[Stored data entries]
··········
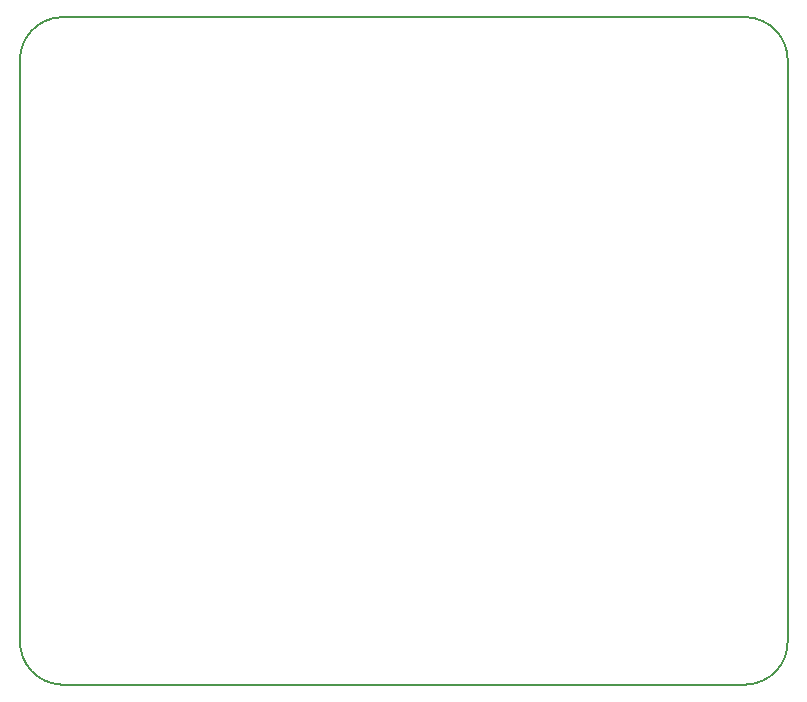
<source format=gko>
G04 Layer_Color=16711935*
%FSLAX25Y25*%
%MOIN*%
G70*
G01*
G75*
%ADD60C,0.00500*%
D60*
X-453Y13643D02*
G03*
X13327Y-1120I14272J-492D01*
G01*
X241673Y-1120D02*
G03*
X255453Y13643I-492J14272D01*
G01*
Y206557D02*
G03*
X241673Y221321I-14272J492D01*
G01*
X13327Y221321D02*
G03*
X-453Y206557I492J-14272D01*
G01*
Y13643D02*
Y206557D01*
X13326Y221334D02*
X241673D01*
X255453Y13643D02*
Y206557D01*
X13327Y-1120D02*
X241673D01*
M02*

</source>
··········
Work to be completed: Restate the records word for word, omitting images.

Reply to the exercise:
<source format=gko>
G04 Layer_Color=16711935*
%FSLAX25Y25*%
%MOIN*%
G70*
G01*
G75*
%ADD60C,0.00500*%
D60*
X-453Y13643D02*
G03*
X13327Y-1120I14272J-492D01*
G01*
X241673Y-1120D02*
G03*
X255453Y13643I-492J14272D01*
G01*
Y206557D02*
G03*
X241673Y221321I-14272J492D01*
G01*
X13327Y221321D02*
G03*
X-453Y206557I492J-14272D01*
G01*
Y13643D02*
Y206557D01*
X13326Y221334D02*
X241673D01*
X255453Y13643D02*
Y206557D01*
X13327Y-1120D02*
X241673D01*
M02*

</source>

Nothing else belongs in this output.